I don't see this very much to be fair. Many of the skilled developers that work on things like filesystems and kernels are usually very professional and well mannered. Partially due to their age and experience but also because they don't wan't needless conflict.

I find the most noise comes from consumers who either get religious about a product or company (a kind of Stockholm syndrome) or those users who don't want to learn so just pick one filesystem (or technology) and say the other is bad just to justify their own ignorance to themselves.


----------



## Crivens (Nov 13, 2021)

Alain De Vos said:


> To refrase, can a process be so that it is durable and strong against these kind of issues ?
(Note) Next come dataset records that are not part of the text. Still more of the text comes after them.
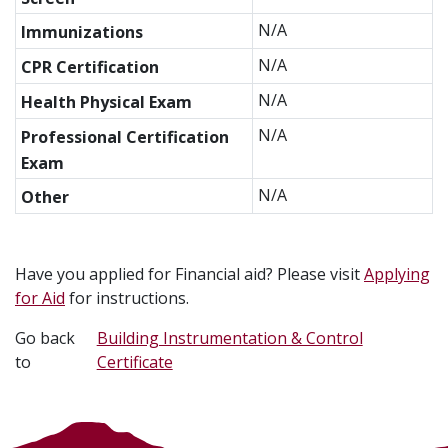
N/A
Immunizations
N/A
CPR Certification
N/A
Health Physical Exam
N/A
Professional Certification
Exam
N/A
Other
Have you applied for Financial aid? Please visit
Applying
for Aid
for instructions.
Go back
Building Instrumentation & Control
to
Certificate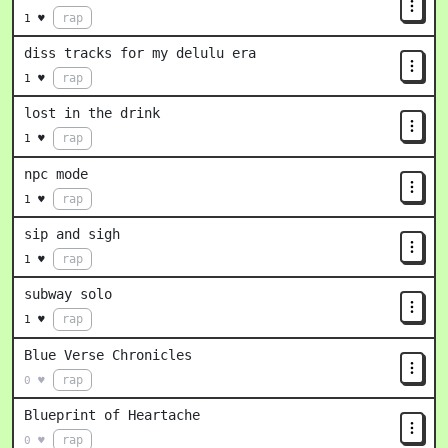
rap
1 ♥
diss tracks for my delulu era
rap
1 ♥
lost in the drink
rap
1 ♥
npc mode
rap
1 ♥
sip and sigh
rap
1 ♥
subway solo
rap
1 ♥
Blue Verse Chronicles
rap
0 ♥
Blueprint of Heartache
rap
0 ♥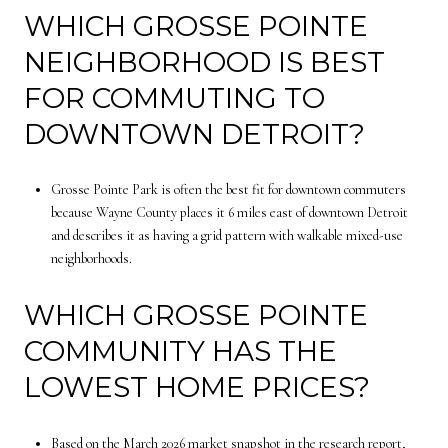
WHICH GROSSE POINTE
NEIGHBORHOOD IS BEST
FOR COMMUTING TO
DOWNTOWN DETROIT?
Grosse Pointe Park is often the best fit for downtown commuters
because Wayne County places it 6 miles east of downtown Detroit
and describes it as having a grid pattern with walkable mixed-use
neighborhoods.
WHICH GROSSE POINTE
COMMUNITY HAS THE
LOWEST HOME PRICES?
Based on the March 2026 market snapshot in the research report,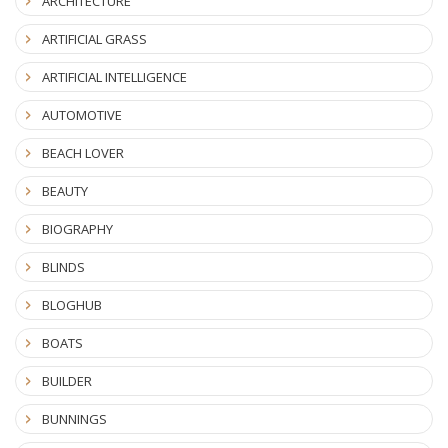
ARCHITECTURE
ARTIFICIAL GRASS
ARTIFICIAL INTELLIGENCE
AUTOMOTIVE
BEACH LOVER
BEAUTY
BIOGRAPHY
BLINDS
BLOGHUB
BOATS
BUILDER
BUNNINGS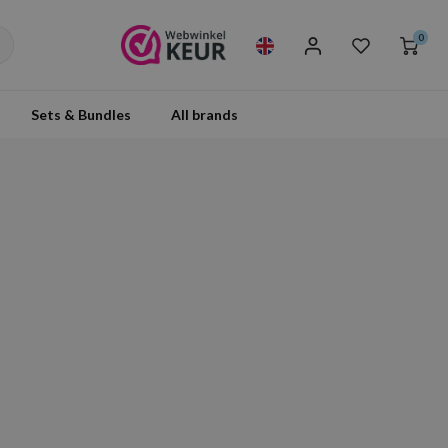
0
Sets & Bundles
All brands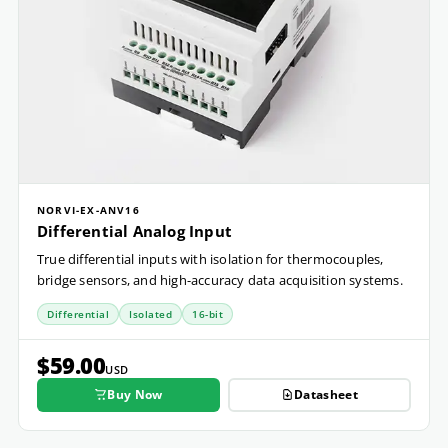
NORVI-EX-ANV16
Differential Analog Input
True differential inputs with isolation for thermocouples,
bridge sensors, and high-accuracy data acquisition systems.
Differential
Isolated
16-bit
$59.00
USD
Buy Now
Datasheet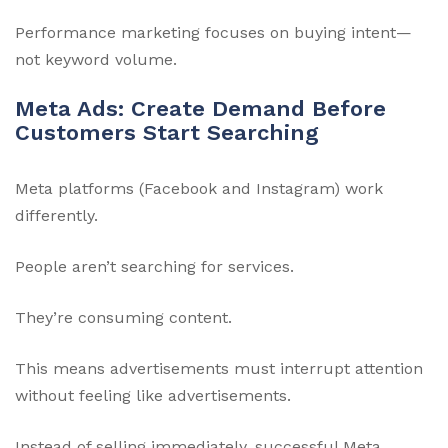
Performance marketing focuses on buying intent—
not keyword volume.
Meta Ads: Create Demand Before
Customers Start Searching
Meta platforms (Facebook and Instagram) work
differently.
People aren’t searching for services.
They’re consuming content.
This means advertisements must interrupt attention
without feeling like advertisements.
Instead of selling immediately, successful Meta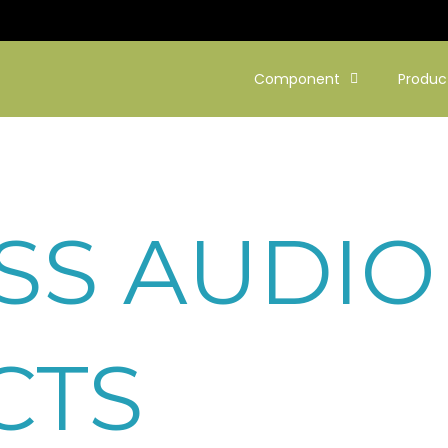
Component
Produc
SS AUDIO
CTS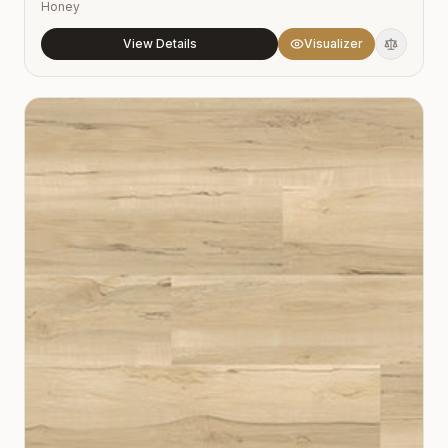
Honey
View Details
Visualizer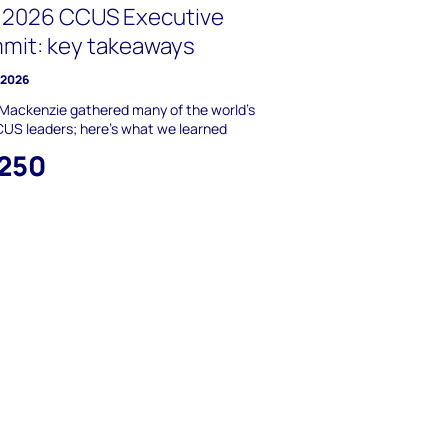
 2026 CCUS Executive
mit: key takeaways
y 2026
Mackenzie gathered many of the world’s
US leaders; here’s what we learned
,250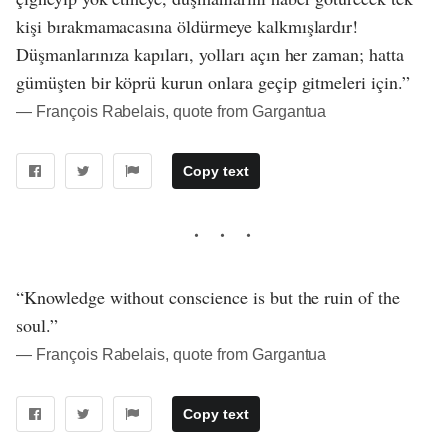
kişi bırakmamacasına öldürmeye kalkmışlardır!
Düşmanlarınıza kapıları, yolları açın her zaman; hatta
gümüşten bir köprü kurun onlara geçip gitmeleri için.”
― François Rabelais, quote from Gargantua
Copy text
“Knowledge without conscience is but the ruin of the
soul.”
― François Rabelais, quote from Gargantua
Copy text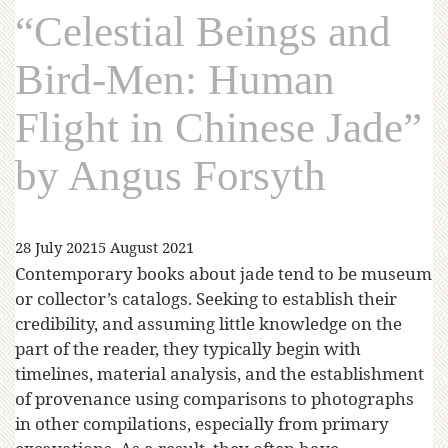
“Celestial Beings and
Bird-Men: Human
Flight in Chinese Jade”
by Angus Forsyth
28 July 2021
5 August 2021
Contemporary books about jade tend to be museum
or collector’s catalogs. Seeking to establish their
credibility, and assuming little knowledge on the
part of the reader, they typically begin with
timelines, material analysis, and the establishment
of provenance using comparisons to photographs
in other compilations, especially from primary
You mean human nature? Good luck with trying...


----------



## Alain De Vos (Nov 13, 2021)

Crivens is being realistic. My question was about to pose a question, and which answer is the best, one could for the given problem, possibly give ?
Trust me kpedersen, persons can be enormous professional in one domain, and enormously fail in another domain.
I can be good in A and very bad in B. And sometimes people judge B by the A. Which is normal.

But the process somehow should be able to cope with this. Like a fluidity.
Not something imposed, but something which seems to work the best.


----------



## drhowarddrfine (Nov 14, 2021)

My C code makes me feel bad all the time. One day, I wrote something in C++ and my C code got all upset! Then the C++ code tried an attack but the C code forked gracefully to the side. I had to reboot both of them!

Alain De Vos I'm not sure if you need another hobby or a girlfriend.


----------



## Geezer (Nov 14, 2021)

Alain De Vos said:


> Person A sees his visibility diminishing and start to insult person B in public as being stupid and ignorant.



I have never come across such behaviour.


----------



## Geezer (Nov 14, 2021)

Alain De Vos said:


> Two persons very good in coding in C.



And what is more, it should be "Two _people_ ...."


----------



## k3y5 (Nov 14, 2021)

Ego is the enemy. If you let your ego drive your work, and interpersonal relationships. It will end badly.


----------